Task description
Among the lines of the records below, copy those that hold the word "readonly".

Data for review

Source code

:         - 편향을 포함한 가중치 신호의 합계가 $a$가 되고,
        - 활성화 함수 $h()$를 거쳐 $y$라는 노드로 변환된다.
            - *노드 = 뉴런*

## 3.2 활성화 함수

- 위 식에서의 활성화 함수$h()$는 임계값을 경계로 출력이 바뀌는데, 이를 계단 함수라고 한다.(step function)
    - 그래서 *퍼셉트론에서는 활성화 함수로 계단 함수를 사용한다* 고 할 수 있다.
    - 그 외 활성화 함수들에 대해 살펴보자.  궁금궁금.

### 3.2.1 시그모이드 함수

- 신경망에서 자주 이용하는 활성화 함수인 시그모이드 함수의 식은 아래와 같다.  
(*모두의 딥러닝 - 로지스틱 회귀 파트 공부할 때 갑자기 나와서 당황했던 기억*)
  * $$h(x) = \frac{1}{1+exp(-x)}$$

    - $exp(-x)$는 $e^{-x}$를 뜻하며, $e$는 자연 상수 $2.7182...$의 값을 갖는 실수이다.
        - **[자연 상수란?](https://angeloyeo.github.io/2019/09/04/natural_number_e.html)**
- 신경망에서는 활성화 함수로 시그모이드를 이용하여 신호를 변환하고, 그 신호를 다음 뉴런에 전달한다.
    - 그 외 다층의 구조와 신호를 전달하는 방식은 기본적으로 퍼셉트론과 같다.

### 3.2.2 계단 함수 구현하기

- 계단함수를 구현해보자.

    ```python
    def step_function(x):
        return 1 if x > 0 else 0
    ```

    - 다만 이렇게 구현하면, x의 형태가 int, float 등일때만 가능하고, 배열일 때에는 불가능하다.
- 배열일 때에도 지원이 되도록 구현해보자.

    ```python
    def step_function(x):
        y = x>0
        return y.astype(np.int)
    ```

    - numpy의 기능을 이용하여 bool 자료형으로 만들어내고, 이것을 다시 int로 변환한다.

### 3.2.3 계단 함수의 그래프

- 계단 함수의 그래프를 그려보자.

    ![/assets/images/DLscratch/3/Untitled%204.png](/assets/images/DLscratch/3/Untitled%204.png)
...
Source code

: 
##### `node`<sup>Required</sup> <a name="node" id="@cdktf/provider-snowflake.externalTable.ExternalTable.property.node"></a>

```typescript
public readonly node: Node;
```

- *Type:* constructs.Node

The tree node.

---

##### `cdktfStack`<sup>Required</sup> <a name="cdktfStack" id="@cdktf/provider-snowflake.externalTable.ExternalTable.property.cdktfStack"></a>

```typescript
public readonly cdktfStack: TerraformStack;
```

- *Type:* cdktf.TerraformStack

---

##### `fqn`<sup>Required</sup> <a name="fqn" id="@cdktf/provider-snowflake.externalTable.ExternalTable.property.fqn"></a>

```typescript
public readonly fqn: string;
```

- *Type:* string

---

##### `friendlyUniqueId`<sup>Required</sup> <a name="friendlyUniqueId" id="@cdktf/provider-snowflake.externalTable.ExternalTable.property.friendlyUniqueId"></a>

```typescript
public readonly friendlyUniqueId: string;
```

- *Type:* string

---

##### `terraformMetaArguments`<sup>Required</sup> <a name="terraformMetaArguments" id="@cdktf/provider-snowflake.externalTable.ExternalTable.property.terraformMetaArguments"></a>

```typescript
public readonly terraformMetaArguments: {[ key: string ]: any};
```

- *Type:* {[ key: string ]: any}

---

Answer box
public readonly node: Node;
public readonly cdktfStack: TerraformStack;
public readonly fqn: string;
public readonly friendlyUniqueId: string;
public readonly terraformMetaArguments: {[ key: string ]: any};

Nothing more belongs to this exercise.